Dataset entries

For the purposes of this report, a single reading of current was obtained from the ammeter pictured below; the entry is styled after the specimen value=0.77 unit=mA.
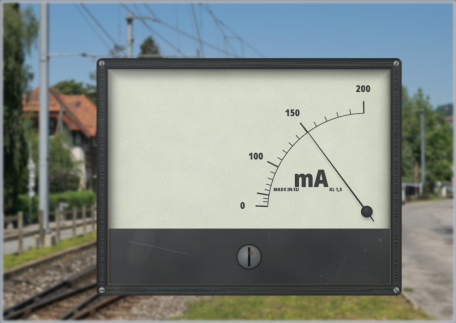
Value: value=150 unit=mA
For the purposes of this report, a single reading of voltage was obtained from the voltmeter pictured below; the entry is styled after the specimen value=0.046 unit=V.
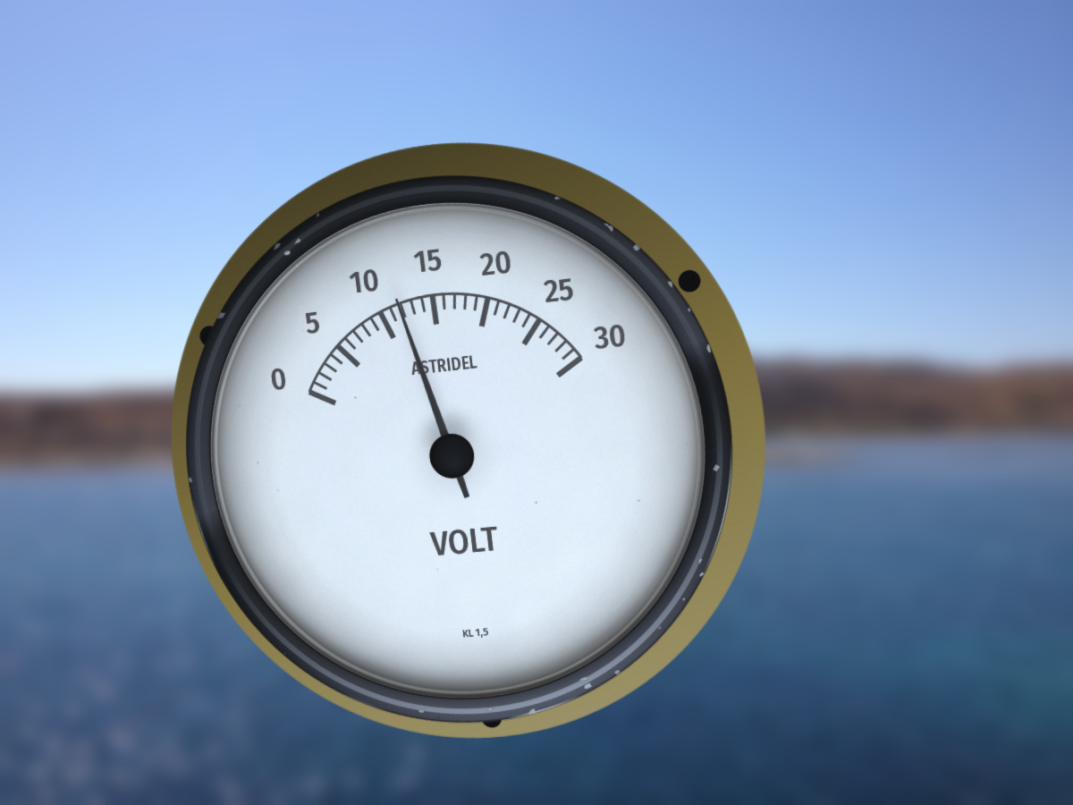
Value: value=12 unit=V
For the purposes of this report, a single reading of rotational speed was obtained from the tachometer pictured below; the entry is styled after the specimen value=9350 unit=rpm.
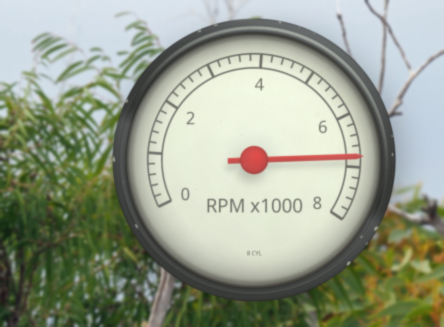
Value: value=6800 unit=rpm
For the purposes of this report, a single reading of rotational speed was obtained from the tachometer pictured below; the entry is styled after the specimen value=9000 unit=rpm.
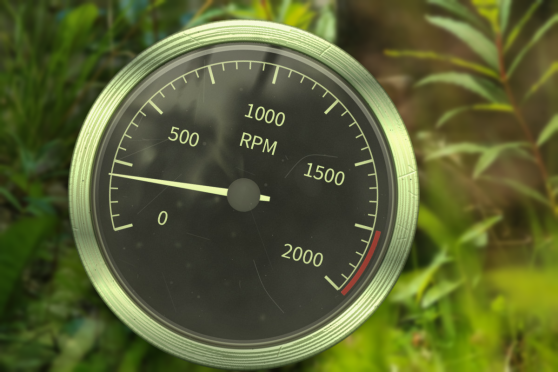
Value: value=200 unit=rpm
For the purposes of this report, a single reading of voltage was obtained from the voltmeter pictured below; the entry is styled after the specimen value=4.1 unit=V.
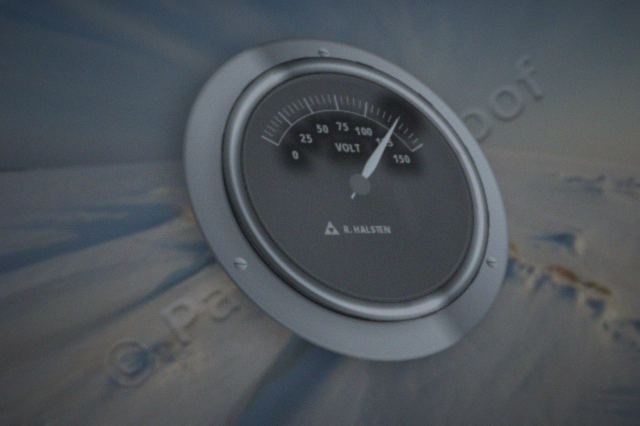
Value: value=125 unit=V
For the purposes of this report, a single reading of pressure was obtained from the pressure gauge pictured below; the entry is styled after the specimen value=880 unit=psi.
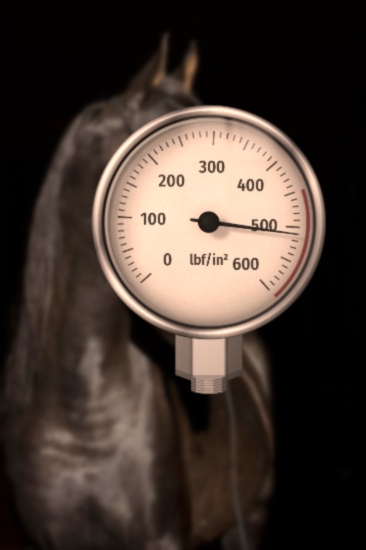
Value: value=510 unit=psi
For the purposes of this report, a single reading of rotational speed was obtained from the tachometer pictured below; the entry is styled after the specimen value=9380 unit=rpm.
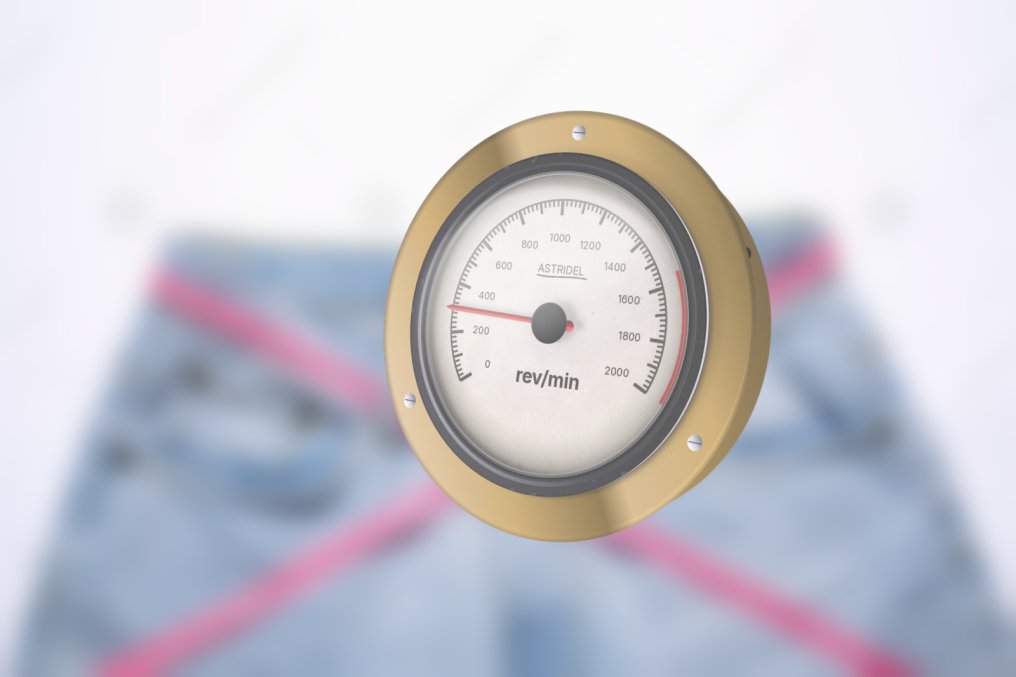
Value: value=300 unit=rpm
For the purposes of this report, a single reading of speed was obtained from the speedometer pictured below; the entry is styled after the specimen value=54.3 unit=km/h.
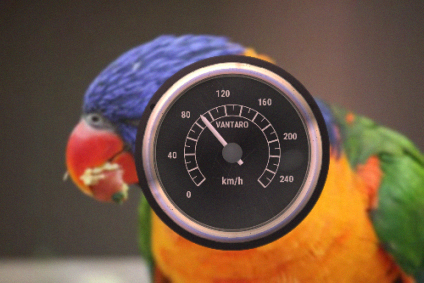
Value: value=90 unit=km/h
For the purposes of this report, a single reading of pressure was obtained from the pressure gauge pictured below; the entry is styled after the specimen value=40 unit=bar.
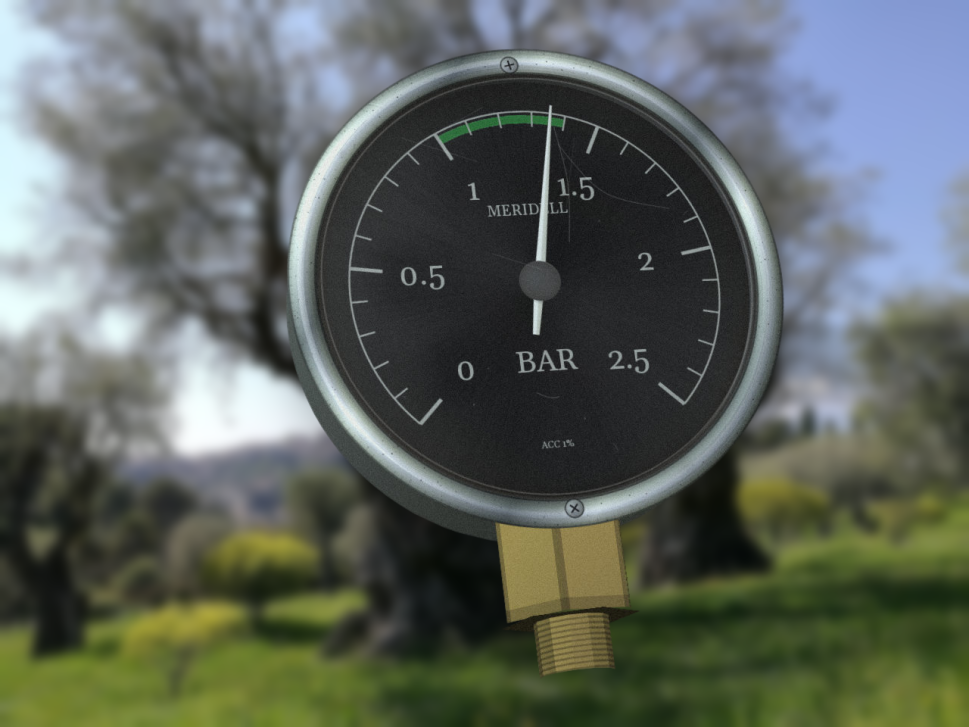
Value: value=1.35 unit=bar
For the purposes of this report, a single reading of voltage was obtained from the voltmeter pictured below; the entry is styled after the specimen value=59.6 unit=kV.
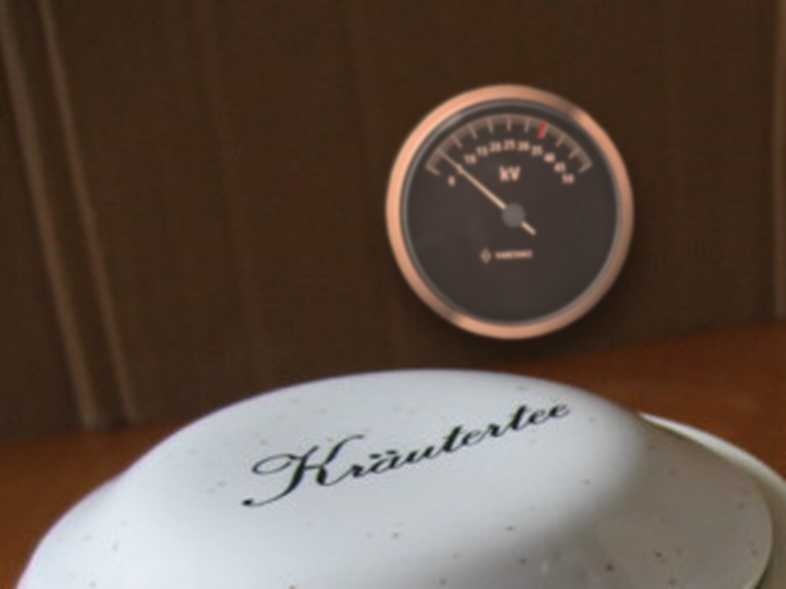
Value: value=5 unit=kV
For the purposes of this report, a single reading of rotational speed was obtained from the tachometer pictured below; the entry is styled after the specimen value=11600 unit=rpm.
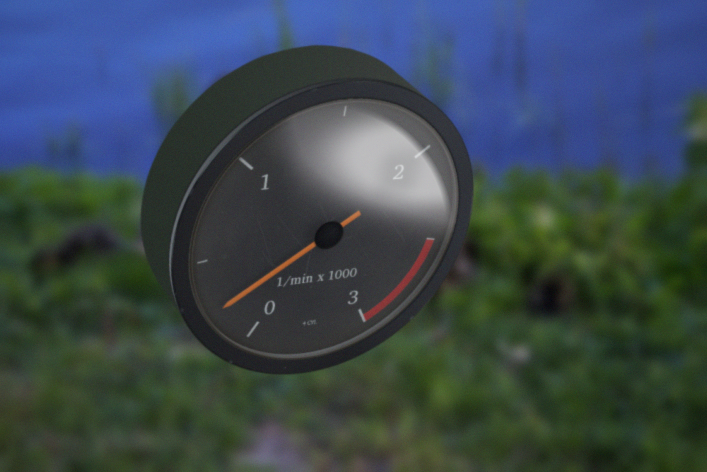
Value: value=250 unit=rpm
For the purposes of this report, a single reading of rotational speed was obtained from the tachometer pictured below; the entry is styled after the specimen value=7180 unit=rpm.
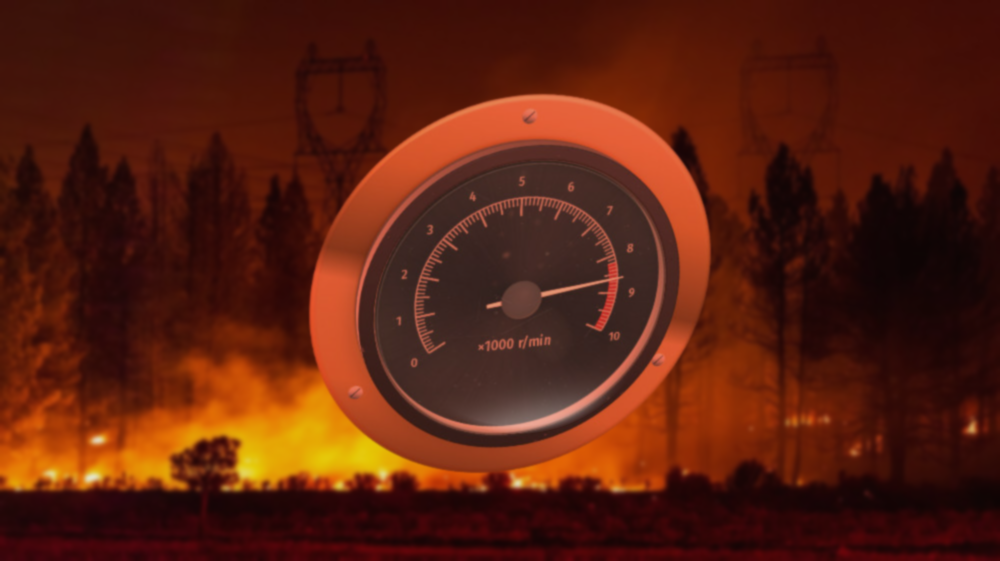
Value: value=8500 unit=rpm
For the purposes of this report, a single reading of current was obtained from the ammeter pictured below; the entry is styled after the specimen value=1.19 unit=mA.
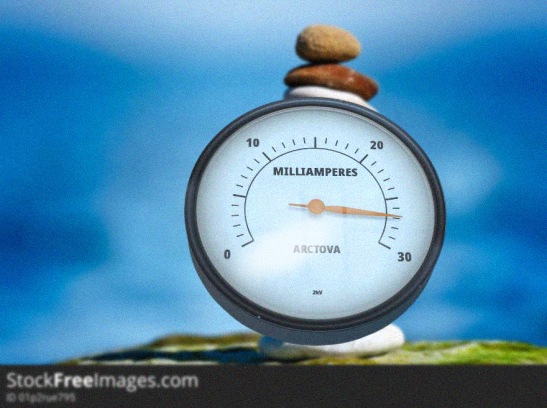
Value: value=27 unit=mA
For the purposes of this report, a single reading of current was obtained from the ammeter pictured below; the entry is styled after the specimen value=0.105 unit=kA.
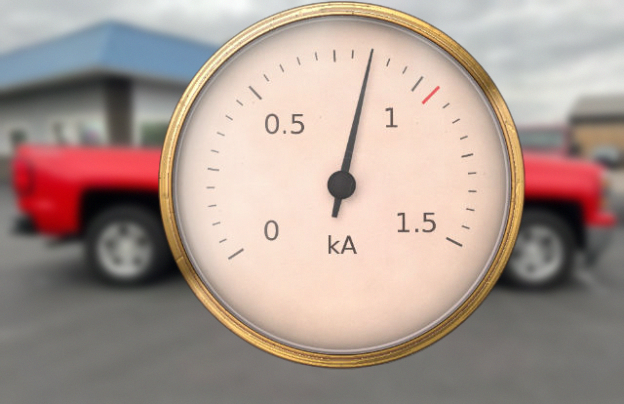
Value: value=0.85 unit=kA
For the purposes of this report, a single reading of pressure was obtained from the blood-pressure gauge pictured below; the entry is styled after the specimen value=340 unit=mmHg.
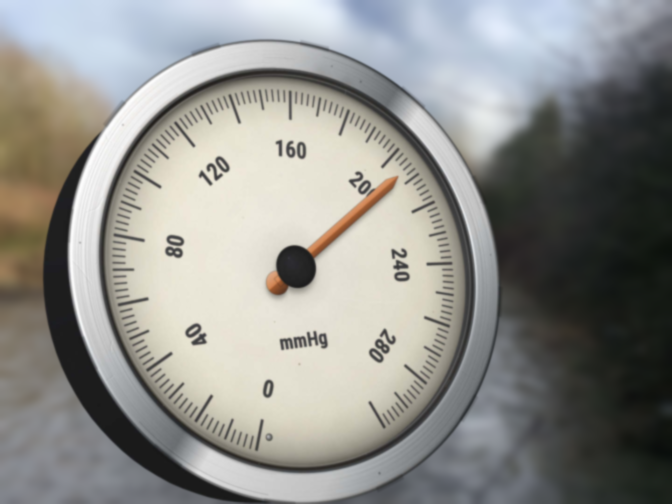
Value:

▶ WHAT YOU HAVE TO DO
Render every line of the listing above as a JSON list of strings, one string per line, skipping blank lines. Leave the picture lines out.

▶ ANSWER AREA
[
  "For the purposes of this report, a single reading of current was obtained from the ammeter pictured below; the entry is styled after the specimen value=0.77 unit=mA.",
  "Value: value=150 unit=mA",
  "For the purposes of this report, a single reading of voltage was obtained from the voltmeter pictured below; the entry is styled after the specimen value=0.046 unit=V.",
  "Value: value=12 unit=V",
  "For the purposes of this report, a single reading of rotational speed was obtained from the tachometer pictured below; the entry is styled after the specimen value=9350 unit=rpm.",
  "Value: value=6800 unit=rpm",
  "For the purposes of this report, a single reading of rotational speed was obtained from the tachometer pictured below; the entry is styled after the specimen value=9000 unit=rpm.",
  "Value: value=200 unit=rpm",
  "For the purposes of this report, a single reading of voltage was obtained from the voltmeter pictured below; the entry is styled after the specimen value=4.1 unit=V.",
  "Value: value=125 unit=V",
  "For the purposes of this report, a single reading of pressure was obtained from the pressure gauge pictured below; the entry is styled after the specimen value=880 unit=psi.",
  "Value: value=510 unit=psi",
  "For the purposes of this report, a single reading of rotational speed was obtained from the tachometer pictured below; the entry is styled after the specimen value=9380 unit=rpm.",
  "Value: value=300 unit=rpm",
  "For the purposes of this report, a single reading of speed was obtained from the speedometer pictured below; the entry is styled after the specimen value=54.3 unit=km/h.",
  "Value: value=90 unit=km/h",
  "For the purposes of this report, a single reading of pressure was obtained from the pressure gauge pictured below; the entry is styled after the specimen value=40 unit=bar.",
  "Value: value=1.35 unit=bar",
  "For the purposes of this report, a single reading of voltage was obtained from the voltmeter pictured below; the entry is styled after the specimen value=59.6 unit=kV.",
  "Value: value=5 unit=kV",
  "For the purposes of this report, a single reading of rotational speed was obtained from the tachometer pictured below; the entry is styled after the specimen value=11600 unit=rpm.",
  "Value: value=250 unit=rpm",
  "For the purposes of this report, a single reading of rotational speed was obtained from the tachometer pictured below; the entry is styled after the specimen value=7180 unit=rpm.",
  "Value: value=8500 unit=rpm",
  "For the purposes of this report, a single reading of current was obtained from the ammeter pictured below; the entry is styled after the specimen value=1.19 unit=mA.",
  "Value: value=27 unit=mA",
  "For the purposes of this report, a single reading of current was obtained from the ammeter pictured below; the entry is styled after the specimen value=0.105 unit=kA.",
  "Value: value=0.85 unit=kA",
  "For the purposes of this report, a single reading of pressure was obtained from the blood-pressure gauge pictured below; the entry is styled after the specimen value=340 unit=mmHg.",
  "Value:"
]